● Texto extraído:
□ □ □ □

Novos tempos em educação

Alzira Willcox

 

Não é novidade para ninguém que a educação é hoje um empreendimento de alta categoria, entregue a gestores formados em administração, economia, finanças. Falo das empresas cujo produto é a educação. Escolas privadas.
Faz uns vinte anos mais ou menos que as coisas começaram a tomar outro rumo e os pedagogos deixaram de ser gestores das escolas, embora continuem a implementar o planejamento e decisões para a área pedagógica. Escola é hoje,um negócio como outro qualquer – tem clientes e vende um produto. Algumas escolas à moda antiga sobrevivem pela teimosia de alguns “velhos” educadores que já começam a perceber que precisam fazer algumas concessões ao novo.

□ □ □ □

● Lista de atividades:
[a] Responda com base no texto sobre educação:
(i) Em que áreas são formados os gestores a quem a educação está entregue hoje?
(ii) Há mais ou menos quanto tempo as coisas começaram a tomar outro rumo?
(iii) Graças a quê algumas escolas à moda antiga sobrevivem?
[b] Transcreva do texto sobre educação o trecho que vai de "Faz uns vinte" até "concessões ao novo.".

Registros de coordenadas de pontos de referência
□ □ □ □

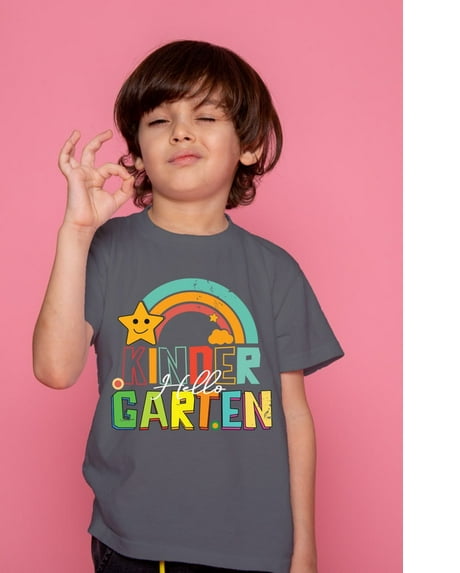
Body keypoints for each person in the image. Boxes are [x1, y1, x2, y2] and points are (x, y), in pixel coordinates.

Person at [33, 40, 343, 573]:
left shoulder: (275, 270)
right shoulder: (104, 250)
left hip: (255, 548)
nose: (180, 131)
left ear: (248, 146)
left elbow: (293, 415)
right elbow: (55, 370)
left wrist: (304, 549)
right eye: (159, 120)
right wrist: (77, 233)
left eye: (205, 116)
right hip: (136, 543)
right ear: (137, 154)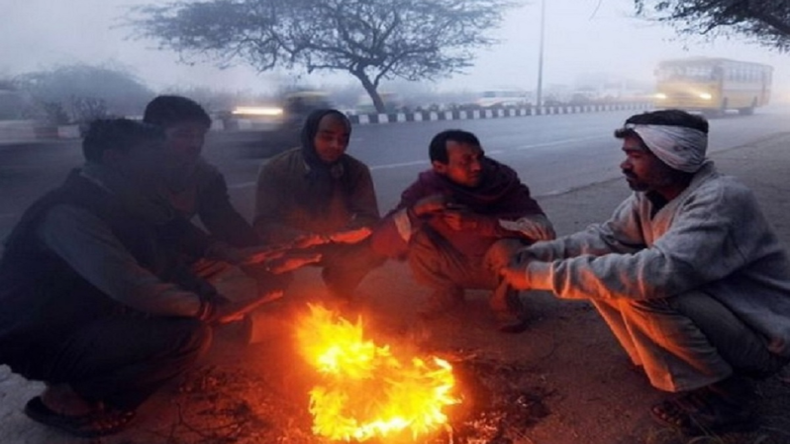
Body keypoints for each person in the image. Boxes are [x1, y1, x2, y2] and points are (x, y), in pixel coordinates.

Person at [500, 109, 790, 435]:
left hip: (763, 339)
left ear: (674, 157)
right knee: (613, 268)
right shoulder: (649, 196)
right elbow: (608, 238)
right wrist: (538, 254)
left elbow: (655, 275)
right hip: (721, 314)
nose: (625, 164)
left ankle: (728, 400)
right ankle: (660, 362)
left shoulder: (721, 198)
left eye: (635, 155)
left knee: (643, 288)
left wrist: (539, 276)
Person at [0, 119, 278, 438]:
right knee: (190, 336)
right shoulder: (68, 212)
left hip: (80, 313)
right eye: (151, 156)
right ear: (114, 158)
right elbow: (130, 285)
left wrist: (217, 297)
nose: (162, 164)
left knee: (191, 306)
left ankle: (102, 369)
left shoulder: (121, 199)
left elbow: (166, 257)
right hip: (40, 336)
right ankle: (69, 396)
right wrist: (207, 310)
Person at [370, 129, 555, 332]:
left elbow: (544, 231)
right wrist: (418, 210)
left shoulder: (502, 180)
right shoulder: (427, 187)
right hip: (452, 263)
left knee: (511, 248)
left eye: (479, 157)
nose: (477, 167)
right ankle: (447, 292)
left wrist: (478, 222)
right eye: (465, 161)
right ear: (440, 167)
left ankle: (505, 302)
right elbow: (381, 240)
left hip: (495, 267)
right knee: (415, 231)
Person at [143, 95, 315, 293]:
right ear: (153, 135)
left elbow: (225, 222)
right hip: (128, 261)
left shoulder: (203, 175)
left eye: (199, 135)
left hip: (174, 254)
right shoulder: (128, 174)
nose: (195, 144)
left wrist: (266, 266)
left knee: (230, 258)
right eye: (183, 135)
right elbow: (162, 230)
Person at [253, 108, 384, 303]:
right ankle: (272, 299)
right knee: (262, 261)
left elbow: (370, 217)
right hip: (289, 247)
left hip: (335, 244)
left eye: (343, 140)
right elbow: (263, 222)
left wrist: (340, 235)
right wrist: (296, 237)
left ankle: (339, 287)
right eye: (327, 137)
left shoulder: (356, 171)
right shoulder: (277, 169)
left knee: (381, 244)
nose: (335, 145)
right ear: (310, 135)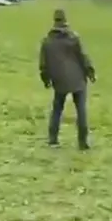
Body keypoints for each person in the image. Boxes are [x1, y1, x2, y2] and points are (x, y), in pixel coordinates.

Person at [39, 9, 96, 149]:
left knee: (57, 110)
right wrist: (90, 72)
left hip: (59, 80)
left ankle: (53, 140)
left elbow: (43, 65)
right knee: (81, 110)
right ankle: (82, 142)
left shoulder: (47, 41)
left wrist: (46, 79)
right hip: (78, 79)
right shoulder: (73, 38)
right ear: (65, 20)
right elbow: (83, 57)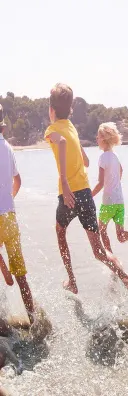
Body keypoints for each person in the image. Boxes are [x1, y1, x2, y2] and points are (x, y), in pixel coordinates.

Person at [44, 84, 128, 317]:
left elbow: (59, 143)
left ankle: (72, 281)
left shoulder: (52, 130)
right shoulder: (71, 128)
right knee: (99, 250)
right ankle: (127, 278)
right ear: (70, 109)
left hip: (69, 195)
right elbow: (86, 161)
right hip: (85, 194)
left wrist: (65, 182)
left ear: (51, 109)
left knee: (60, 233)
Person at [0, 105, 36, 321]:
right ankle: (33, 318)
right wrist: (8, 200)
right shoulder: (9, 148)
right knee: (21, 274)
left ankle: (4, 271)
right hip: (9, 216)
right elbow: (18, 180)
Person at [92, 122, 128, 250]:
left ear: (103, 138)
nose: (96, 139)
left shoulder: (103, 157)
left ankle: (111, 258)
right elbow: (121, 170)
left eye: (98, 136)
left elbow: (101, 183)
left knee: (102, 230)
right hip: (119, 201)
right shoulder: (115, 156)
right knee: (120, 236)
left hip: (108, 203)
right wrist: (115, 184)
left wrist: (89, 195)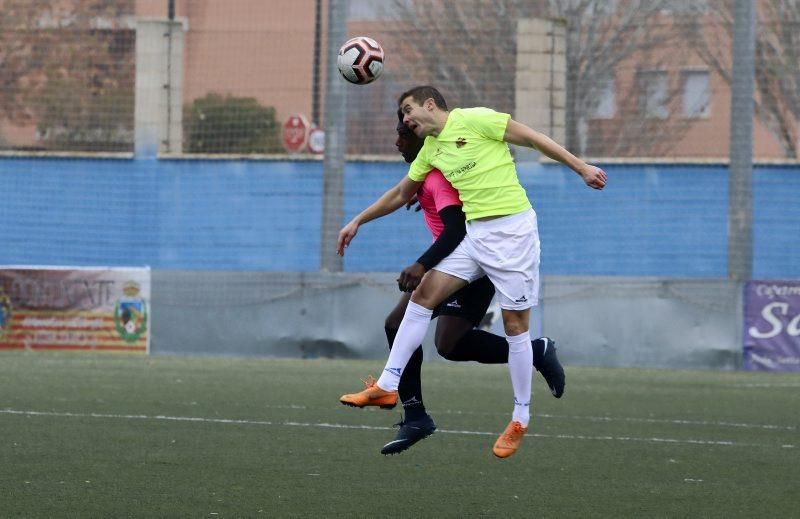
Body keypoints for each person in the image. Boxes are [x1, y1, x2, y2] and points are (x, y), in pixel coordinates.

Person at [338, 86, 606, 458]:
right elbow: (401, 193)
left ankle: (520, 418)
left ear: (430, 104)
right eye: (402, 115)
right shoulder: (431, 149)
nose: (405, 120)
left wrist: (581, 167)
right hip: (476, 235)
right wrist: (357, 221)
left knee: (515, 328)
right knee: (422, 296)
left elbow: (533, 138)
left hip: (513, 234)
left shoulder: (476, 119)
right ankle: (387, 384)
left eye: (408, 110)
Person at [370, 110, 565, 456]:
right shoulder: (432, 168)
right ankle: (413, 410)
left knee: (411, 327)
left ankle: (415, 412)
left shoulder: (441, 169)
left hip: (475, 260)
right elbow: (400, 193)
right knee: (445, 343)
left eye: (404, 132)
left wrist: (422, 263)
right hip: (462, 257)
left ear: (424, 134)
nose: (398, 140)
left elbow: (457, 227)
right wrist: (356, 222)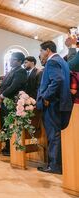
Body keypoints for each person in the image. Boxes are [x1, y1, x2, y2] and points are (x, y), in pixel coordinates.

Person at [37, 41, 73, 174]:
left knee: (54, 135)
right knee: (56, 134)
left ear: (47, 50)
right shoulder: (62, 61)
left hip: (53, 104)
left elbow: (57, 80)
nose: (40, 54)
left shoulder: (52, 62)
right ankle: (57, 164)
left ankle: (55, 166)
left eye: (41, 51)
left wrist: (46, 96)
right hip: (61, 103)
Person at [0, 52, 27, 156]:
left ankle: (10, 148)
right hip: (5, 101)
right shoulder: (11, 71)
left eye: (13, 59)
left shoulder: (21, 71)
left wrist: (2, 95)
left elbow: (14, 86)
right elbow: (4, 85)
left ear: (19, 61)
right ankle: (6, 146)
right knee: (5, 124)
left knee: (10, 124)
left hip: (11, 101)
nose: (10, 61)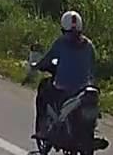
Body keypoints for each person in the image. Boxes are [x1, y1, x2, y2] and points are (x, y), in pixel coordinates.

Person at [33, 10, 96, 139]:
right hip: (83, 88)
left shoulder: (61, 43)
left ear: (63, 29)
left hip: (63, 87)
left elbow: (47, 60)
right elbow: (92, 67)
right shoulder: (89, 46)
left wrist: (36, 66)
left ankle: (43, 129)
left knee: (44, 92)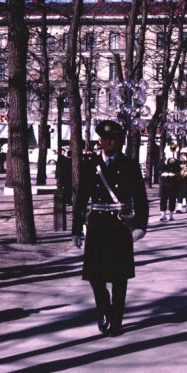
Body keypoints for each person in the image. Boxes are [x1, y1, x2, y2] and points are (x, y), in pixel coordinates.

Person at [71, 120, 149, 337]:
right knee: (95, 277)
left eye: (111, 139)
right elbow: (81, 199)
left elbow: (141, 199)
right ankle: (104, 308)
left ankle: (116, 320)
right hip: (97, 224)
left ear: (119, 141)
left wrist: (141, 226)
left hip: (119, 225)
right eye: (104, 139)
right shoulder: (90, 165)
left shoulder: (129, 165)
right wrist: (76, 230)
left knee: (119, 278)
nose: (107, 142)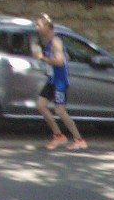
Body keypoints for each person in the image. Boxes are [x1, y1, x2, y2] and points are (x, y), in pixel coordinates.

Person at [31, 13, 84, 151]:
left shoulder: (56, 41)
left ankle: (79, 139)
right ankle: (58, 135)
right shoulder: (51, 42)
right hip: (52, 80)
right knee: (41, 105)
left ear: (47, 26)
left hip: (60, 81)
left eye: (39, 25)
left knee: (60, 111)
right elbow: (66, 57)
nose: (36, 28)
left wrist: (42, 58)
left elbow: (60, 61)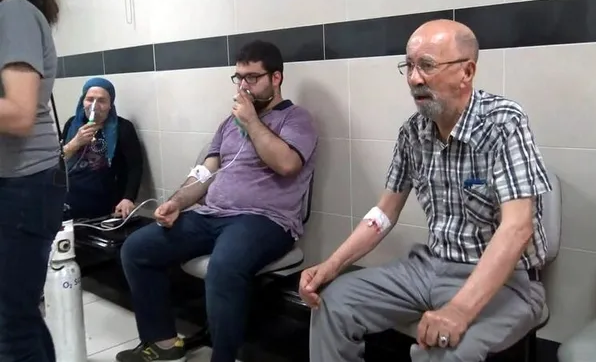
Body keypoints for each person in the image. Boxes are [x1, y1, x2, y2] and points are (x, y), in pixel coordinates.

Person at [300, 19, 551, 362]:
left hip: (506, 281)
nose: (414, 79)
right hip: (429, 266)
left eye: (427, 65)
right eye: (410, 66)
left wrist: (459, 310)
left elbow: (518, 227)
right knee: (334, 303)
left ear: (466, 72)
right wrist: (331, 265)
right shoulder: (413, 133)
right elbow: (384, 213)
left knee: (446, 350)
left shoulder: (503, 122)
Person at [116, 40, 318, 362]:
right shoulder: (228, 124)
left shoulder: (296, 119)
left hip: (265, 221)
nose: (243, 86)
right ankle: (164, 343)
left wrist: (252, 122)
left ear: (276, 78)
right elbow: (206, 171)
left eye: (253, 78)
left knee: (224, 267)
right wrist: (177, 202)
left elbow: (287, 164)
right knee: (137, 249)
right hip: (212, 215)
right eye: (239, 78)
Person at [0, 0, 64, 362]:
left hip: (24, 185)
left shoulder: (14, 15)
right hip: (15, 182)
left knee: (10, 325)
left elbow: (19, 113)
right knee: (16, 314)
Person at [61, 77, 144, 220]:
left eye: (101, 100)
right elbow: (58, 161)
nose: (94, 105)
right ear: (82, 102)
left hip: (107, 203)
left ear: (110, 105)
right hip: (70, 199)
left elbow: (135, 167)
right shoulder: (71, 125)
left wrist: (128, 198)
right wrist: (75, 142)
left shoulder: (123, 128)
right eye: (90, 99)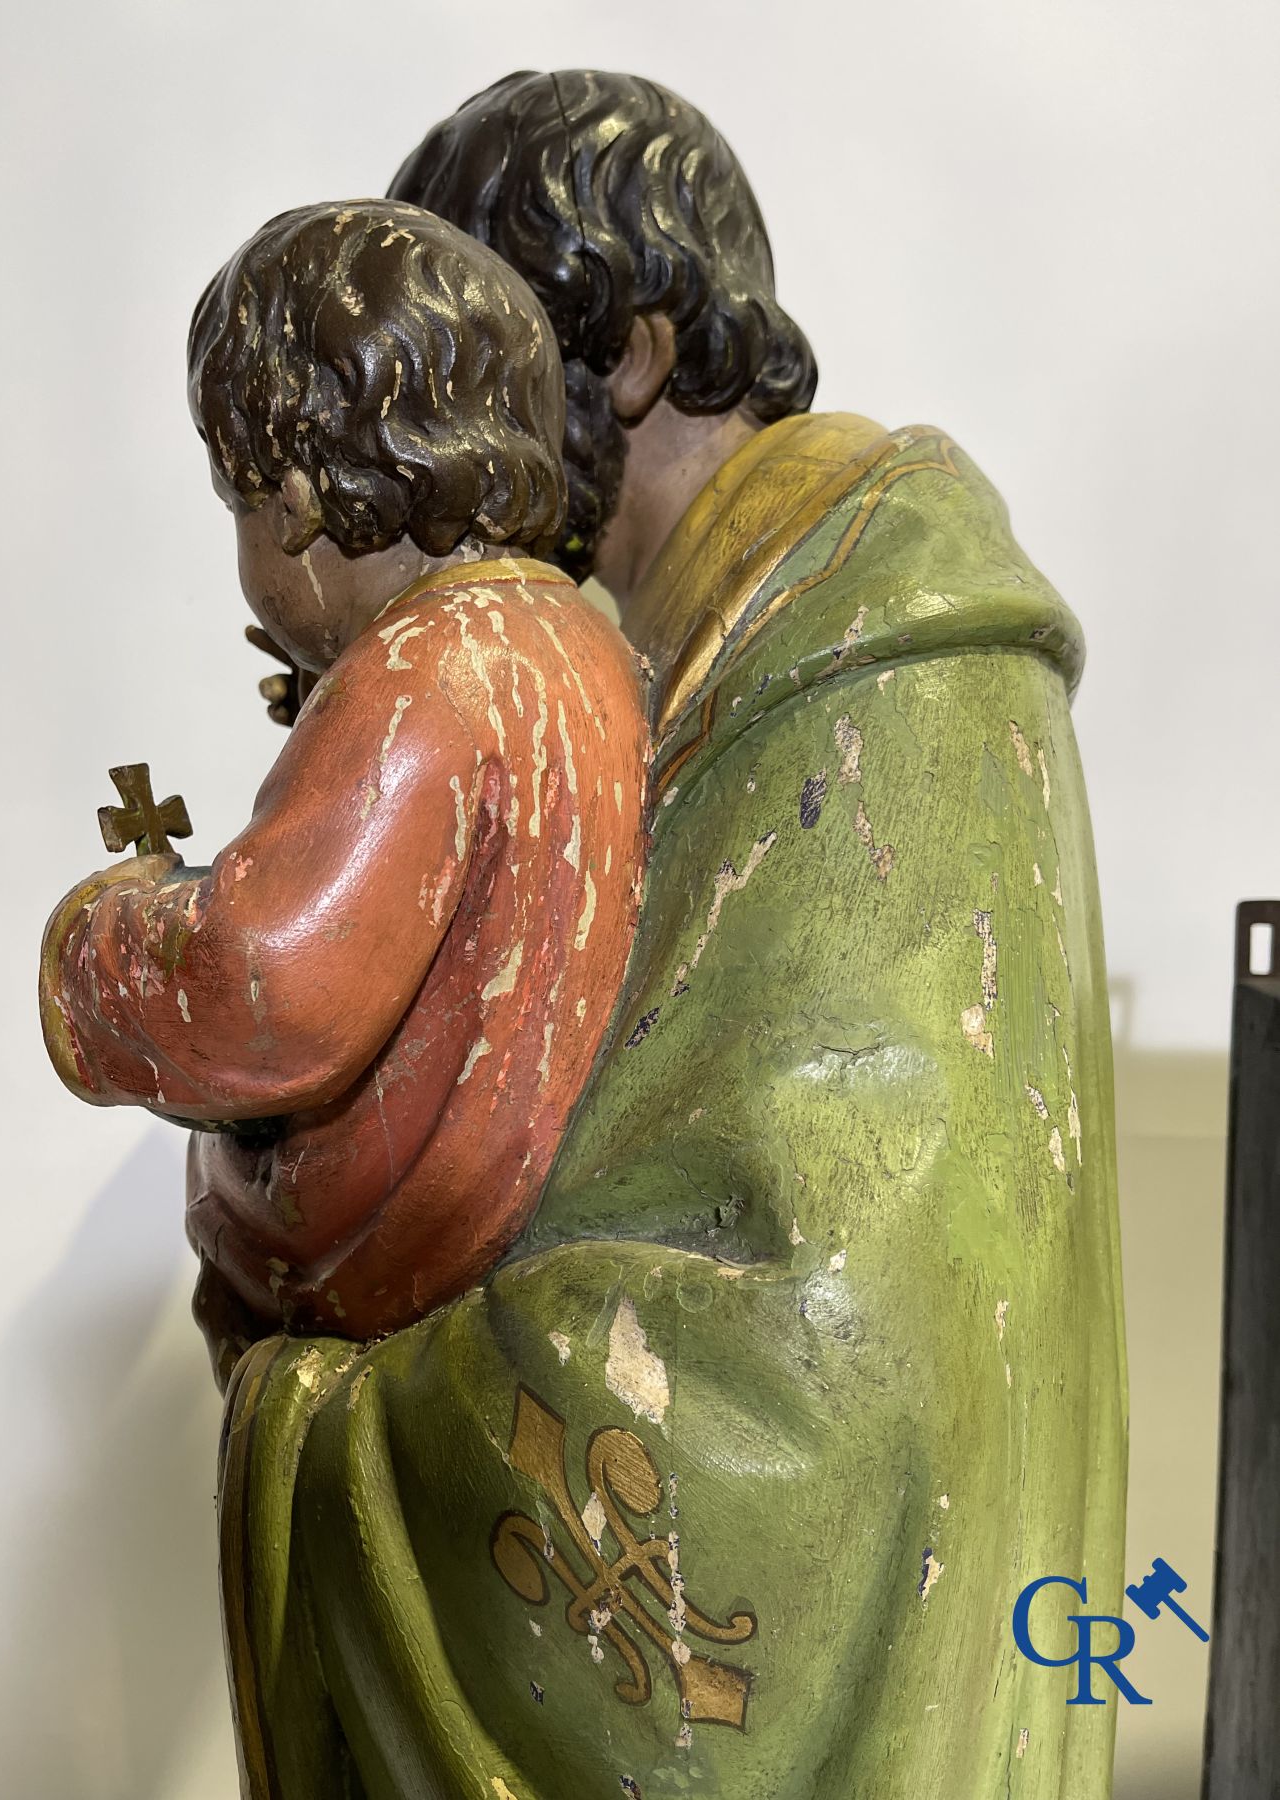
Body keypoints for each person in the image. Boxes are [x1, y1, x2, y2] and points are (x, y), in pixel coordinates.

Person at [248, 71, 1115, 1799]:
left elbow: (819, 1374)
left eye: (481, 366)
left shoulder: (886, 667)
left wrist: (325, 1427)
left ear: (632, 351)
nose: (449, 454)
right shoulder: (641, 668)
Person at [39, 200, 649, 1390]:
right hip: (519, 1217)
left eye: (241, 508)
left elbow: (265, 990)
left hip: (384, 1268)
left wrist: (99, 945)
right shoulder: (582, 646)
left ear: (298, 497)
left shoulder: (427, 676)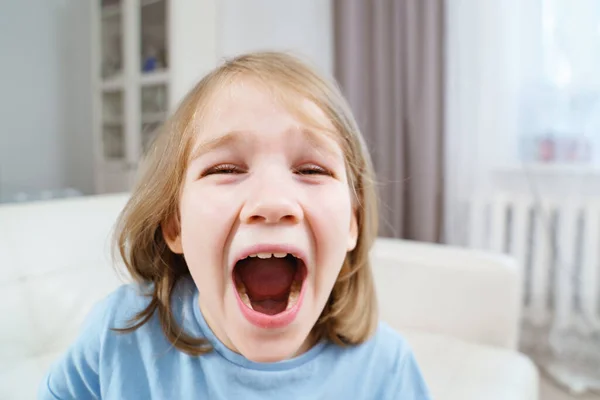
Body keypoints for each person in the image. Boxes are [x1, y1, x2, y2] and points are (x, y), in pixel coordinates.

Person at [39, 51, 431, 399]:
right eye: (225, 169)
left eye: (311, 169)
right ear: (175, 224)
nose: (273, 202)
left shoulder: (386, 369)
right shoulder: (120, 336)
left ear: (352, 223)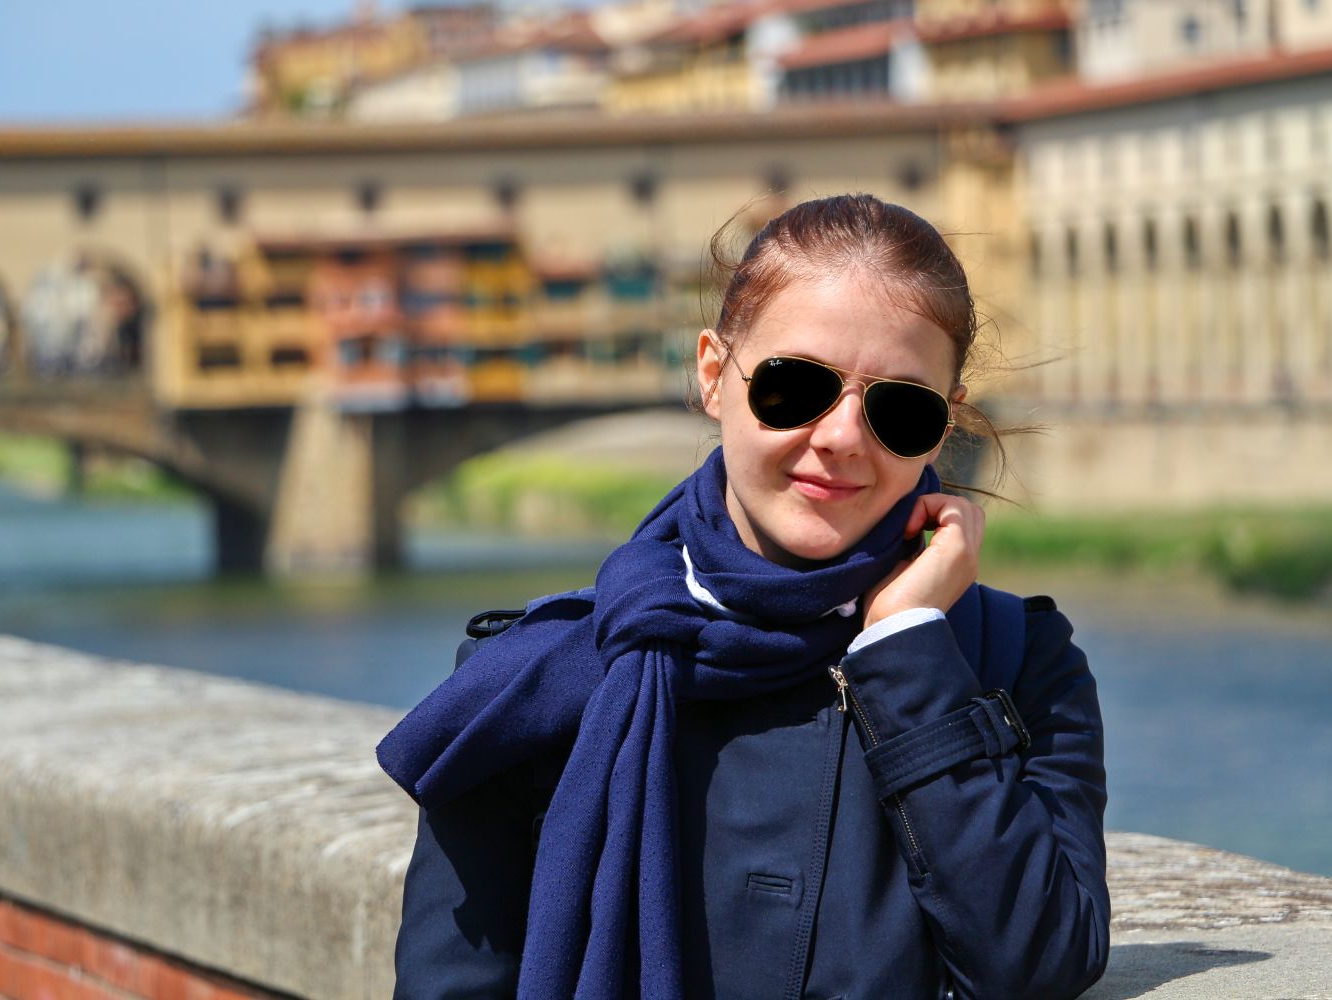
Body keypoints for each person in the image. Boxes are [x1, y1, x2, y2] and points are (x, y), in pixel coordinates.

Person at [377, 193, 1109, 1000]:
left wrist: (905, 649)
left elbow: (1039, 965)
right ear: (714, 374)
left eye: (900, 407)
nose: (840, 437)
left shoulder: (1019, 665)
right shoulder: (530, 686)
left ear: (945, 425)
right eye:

□ □ □ □

● Respostas dos exercícios:
[a]
(i) Administração, economia e finanças.
(ii) Uns vinte anos.
(iii) À teimosia de alguns "velhos" educadores.

[b]
Faz uns vinte anos mais ou menos que as coisas começaram a tomar outro rumo e os pedagogos deixaram de ser gestores das escolas, embora continuem a implementar o planejamento e decisões para a área pedagógica. Escola é hoje,um negócio como outro qualquer – tem clientes e vende um produto. Algumas escolas à moda antiga sobrevivem pela teimosia de alguns “velhos” educadores que já começam a perceber que precisam fazer algumas concessões ao novo.